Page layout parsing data
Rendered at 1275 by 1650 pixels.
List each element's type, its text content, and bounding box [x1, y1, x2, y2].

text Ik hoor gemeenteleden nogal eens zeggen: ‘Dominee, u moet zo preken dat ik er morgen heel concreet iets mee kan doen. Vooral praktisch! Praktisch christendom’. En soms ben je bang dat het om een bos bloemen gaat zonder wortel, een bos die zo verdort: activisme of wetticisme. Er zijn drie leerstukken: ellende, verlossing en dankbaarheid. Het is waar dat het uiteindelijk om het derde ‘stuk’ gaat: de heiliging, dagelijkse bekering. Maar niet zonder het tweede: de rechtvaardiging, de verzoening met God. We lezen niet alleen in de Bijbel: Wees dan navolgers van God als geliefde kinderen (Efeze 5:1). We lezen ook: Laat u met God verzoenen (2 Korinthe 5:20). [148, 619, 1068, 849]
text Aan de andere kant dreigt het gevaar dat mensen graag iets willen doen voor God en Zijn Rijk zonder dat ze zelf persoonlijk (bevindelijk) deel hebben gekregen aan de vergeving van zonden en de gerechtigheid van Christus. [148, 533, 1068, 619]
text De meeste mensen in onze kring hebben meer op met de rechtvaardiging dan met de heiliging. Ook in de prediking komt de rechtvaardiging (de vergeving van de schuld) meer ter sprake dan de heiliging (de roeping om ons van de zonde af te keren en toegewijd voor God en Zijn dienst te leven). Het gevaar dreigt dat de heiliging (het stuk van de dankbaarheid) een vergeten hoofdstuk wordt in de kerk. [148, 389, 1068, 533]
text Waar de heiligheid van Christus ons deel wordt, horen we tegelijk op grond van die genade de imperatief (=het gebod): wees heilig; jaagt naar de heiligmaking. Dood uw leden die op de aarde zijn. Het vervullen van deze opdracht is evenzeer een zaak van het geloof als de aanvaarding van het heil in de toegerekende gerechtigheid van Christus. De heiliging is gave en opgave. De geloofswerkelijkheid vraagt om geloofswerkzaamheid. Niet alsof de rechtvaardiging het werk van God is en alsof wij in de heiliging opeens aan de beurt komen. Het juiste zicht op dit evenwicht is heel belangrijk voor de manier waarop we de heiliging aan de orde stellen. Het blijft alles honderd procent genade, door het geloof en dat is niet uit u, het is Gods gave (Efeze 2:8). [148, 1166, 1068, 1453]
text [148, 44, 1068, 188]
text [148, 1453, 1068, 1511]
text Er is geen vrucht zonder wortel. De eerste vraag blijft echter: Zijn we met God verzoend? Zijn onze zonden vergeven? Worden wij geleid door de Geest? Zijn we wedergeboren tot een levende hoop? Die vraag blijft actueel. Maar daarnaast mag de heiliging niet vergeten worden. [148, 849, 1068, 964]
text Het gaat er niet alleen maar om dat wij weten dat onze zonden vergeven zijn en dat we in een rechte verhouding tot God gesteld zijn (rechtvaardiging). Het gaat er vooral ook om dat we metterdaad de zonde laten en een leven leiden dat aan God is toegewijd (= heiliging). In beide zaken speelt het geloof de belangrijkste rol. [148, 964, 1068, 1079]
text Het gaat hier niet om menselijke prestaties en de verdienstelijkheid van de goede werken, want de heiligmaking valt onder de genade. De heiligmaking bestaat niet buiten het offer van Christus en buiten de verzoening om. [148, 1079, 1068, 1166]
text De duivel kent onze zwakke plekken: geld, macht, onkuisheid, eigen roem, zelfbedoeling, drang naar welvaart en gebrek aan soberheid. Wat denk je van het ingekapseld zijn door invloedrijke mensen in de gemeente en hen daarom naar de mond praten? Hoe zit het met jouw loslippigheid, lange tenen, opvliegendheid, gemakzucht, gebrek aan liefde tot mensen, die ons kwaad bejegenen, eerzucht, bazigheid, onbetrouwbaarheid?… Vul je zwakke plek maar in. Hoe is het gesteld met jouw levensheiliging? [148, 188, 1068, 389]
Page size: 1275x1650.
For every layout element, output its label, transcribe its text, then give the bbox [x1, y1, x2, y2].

[PROBLEM TO SOLVE] The records above are to be copied out exactly, line for line.

[SOLUTION]
Rendered at 1275 by 1650 pixels.
List each element's type, its text content, and bounding box [x1, y1, x2, y2].

text Ik hoor gemeenteleden nogal eens zeggen: ‘Dominee, u moet zo preken dat ik er morgen heel concreet iets mee kan doen. Vooral praktisch! Praktisch christendom’. En soms ben je bang dat het om een bos bloemen gaat zonder wortel, een bos die zo verdort: activisme of wetticisme. Er zijn drie leerstukken: ellende, verlossing en dankbaarheid. Het is waar dat het uiteindelijk om het derde ‘stuk’ gaat: de heiliging, dagelijkse bekering. Maar niet zonder het tweede: de rechtvaardiging, de verzoening met God. We lezen niet alleen in de Bijbel: Wees dan navolgers van God als geliefde kinderen (Efeze 5:1). We lezen ook: Laat u met God verzoenen (2 Korinthe 5:20). [148, 619, 1068, 849]
text Aan de andere kant dreigt het gevaar dat mensen graag iets willen doen voor God en Zijn Rijk zonder dat ze zelf persoonlijk (bevindelijk) deel hebben gekregen aan de vergeving van zonden en de gerechtigheid van Christus. [148, 533, 1068, 619]
text De meeste mensen in onze kring hebben meer op met de rechtvaardiging dan met de heiliging. Ook in de prediking komt de rechtvaardiging (de vergeving van de schuld) meer ter sprake dan de heiliging (de roeping om ons van de zonde af te keren en toegewijd voor God en Zijn dienst te leven). Het gevaar dreigt dat de heiliging (het stuk van de dankbaarheid) een vergeten hoofdstuk wordt in de kerk. [148, 389, 1068, 533]
text Waar de heiligheid van Christus ons deel wordt, horen we tegelijk op grond van die genade de imperatief (=het gebod): wees heilig; jaagt naar de heiligmaking. Dood uw leden die op de aarde zijn. Het vervullen van deze opdracht is evenzeer een zaak van het geloof als de aanvaarding van het heil in de toegerekende gerechtigheid van Christus. De heiliging is gave en opgave. De geloofswerkelijkheid vraagt om geloofswerkzaamheid. Niet alsof de rechtvaardiging het werk van God is en alsof wij in de heiliging opeens aan de beurt komen. Het juiste zicht op dit evenwicht is heel belangrijk voor de manier waarop we de heiliging aan de orde stellen. Het blijft alles honderd procent genade, door het geloof en dat is niet uit u, het is Gods gave (Efeze 2:8). [148, 1166, 1068, 1453]
text [148, 44, 1068, 188]
text [148, 1453, 1068, 1511]
text Er is geen vrucht zonder wortel. De eerste vraag blijft echter: Zijn we met God verzoend? Zijn onze zonden vergeven? Worden wij geleid door de Geest? Zijn we wedergeboren tot een levende hoop? Die vraag blijft actueel. Maar daarnaast mag de heiliging niet vergeten worden. [148, 849, 1068, 964]
text Het gaat er niet alleen maar om dat wij weten dat onze zonden vergeven zijn en dat we in een rechte verhouding tot God gesteld zijn (rechtvaardiging). Het gaat er vooral ook om dat we metterdaad de zonde laten en een leven leiden dat aan God is toegewijd (= heiliging). In beide zaken speelt het geloof de belangrijkste rol. [148, 964, 1068, 1079]
text Het gaat hier niet om menselijke prestaties en de verdienstelijkheid van de goede werken, want de heiligmaking valt onder de genade. De heiligmaking bestaat niet buiten het offer van Christus en buiten de verzoening om. [148, 1079, 1068, 1166]
text De duivel kent onze zwakke plekken: geld, macht, onkuisheid, eigen roem, zelfbedoeling, drang naar welvaart en gebrek aan soberheid. Wat denk je van het ingekapseld zijn door invloedrijke mensen in de gemeente en hen daarom naar de mond praten? Hoe zit het met jouw loslippigheid, lange tenen, opvliegendheid, gemakzucht, gebrek aan liefde tot mensen, die ons kwaad bejegenen, eerzucht, bazigheid, onbetrouwbaarheid?… Vul je zwakke plek maar in. Hoe is het gesteld met jouw levensheiliging? [148, 188, 1068, 389]
Page size: 1275x1650.
For every layout element, output its label, transcribe its text, then give the bbox [x1, y1, x2, y2].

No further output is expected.